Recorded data

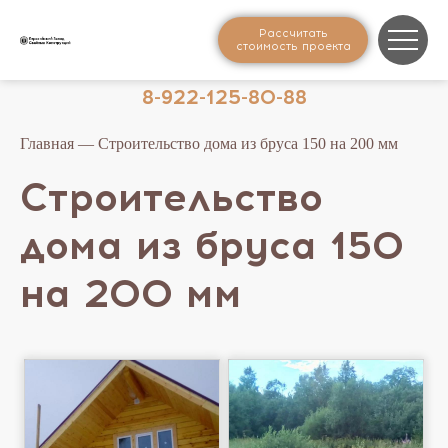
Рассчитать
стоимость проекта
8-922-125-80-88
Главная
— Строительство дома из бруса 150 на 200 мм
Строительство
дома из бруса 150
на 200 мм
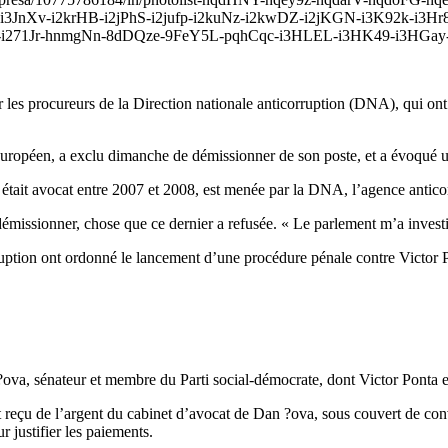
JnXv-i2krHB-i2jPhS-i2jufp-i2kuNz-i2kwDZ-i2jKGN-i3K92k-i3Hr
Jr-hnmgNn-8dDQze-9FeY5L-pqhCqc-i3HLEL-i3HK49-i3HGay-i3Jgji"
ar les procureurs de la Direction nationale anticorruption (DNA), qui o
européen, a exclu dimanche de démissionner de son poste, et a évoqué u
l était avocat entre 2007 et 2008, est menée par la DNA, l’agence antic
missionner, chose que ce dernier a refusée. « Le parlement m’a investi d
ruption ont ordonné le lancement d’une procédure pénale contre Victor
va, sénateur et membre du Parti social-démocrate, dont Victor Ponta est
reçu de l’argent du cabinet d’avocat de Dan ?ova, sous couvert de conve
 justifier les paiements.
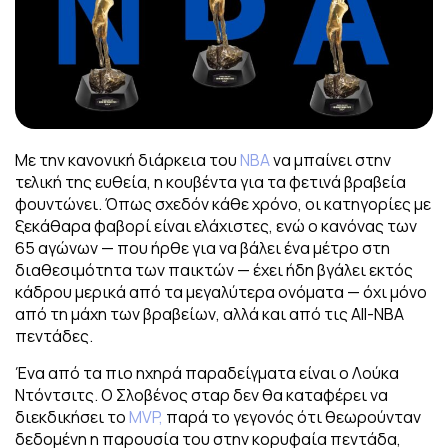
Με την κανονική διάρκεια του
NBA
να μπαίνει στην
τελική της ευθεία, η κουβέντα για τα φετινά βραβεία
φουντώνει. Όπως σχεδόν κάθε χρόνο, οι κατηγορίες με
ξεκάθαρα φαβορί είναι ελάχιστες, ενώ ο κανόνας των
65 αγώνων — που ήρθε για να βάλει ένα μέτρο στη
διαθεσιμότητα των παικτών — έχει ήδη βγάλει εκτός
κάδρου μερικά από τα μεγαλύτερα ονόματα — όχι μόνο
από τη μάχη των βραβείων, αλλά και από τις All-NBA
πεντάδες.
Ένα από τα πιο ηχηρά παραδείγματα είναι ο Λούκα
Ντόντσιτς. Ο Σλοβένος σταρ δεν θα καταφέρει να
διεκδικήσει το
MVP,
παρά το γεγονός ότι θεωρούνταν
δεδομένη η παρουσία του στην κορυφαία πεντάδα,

---

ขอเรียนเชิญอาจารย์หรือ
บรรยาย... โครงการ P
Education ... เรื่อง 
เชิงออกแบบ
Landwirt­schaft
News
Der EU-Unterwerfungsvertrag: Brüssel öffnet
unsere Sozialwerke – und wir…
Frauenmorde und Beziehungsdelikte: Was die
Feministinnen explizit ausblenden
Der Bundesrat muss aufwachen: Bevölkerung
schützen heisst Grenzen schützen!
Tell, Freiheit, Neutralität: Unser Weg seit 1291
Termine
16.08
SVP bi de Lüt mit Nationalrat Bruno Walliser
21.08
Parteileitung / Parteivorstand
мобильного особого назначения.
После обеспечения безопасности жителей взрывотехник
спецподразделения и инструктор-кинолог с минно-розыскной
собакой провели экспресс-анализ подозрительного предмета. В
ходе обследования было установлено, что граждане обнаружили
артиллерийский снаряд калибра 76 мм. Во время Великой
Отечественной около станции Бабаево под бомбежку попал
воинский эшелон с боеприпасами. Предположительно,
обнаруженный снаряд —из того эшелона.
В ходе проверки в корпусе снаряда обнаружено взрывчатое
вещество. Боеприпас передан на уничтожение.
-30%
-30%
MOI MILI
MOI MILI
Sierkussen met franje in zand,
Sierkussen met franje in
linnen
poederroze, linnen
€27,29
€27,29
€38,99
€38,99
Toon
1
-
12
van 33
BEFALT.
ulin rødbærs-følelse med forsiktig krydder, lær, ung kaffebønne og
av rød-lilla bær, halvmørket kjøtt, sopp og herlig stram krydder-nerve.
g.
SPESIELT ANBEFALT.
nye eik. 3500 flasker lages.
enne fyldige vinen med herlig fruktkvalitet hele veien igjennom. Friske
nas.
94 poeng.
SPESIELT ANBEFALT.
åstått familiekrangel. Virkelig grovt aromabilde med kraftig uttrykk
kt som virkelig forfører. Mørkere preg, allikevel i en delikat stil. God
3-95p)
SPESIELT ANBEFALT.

■ Problem to work on ■
Repeat the lines above exactly, beginning with the one containing "8-922-125-80-88" and finishing with the one containing "δεδομένη η παρουσία". No pictures belong in the copy.

■ Task output ■
8-922-125-80-88
Главная
— Строительство дома из бруса 150 на 200 мм
Строительство
дома из бруса 150
на 200 мм
JnXv-i2krHB-i2jPhS-i2jufp-i2kuNz-i2kwDZ-i2jKGN-i3K92k-i3Hr
Jr-hnmgNn-8dDQze-9FeY5L-pqhCqc-i3HLEL-i3HK49-i3HGay-i3Jgji"
ar les procureurs de la Direction nationale anticorruption (DNA), qui o
européen, a exclu dimanche de démissionner de son poste, et a évoqué u
l était avocat entre 2007 et 2008, est menée par la DNA, l’agence antic
missionner, chose que ce dernier a refusée. « Le parlement m’a investi d
ruption ont ordonné le lancement d’une procédure pénale contre Victor
va, sénateur et membre du Parti social-démocrate, dont Victor Ponta est
reçu de l’argent du cabinet d’avocat de Dan ?ova, sous couvert de conve
 justifier les paiements.
Με την κανονική διάρκεια του
NBA
να μπαίνει στην
τελική της ευθεία, η κουβέντα για τα φετινά βραβεία
φουντώνει. Όπως σχεδόν κάθε χρόνο, οι κατηγορίες με
ξεκάθαρα φαβορί είναι ελάχιστες, ενώ ο κανόνας των
65 αγώνων — που ήρθε για να βάλει ένα μέτρο στη
διαθεσιμότητα των παικτών — έχει ήδη βγάλει εκτός
κάδρου μερικά από τα μεγαλύτερα ονόματα — όχι μόνο
από τη μάχη των βραβείων, αλλά και από τις All-NBA
πεντάδες.
Ένα από τα πιο ηχηρά παραδείγματα είναι ο Λούκα
Ντόντσιτς. Ο Σλοβένος σταρ δεν θα καταφέρει να
διεκδικήσει το
MVP,
παρά το γεγονός ότι θεωρούνταν
δεδομένη η παρουσία του στην κορυφαία πεντάδα,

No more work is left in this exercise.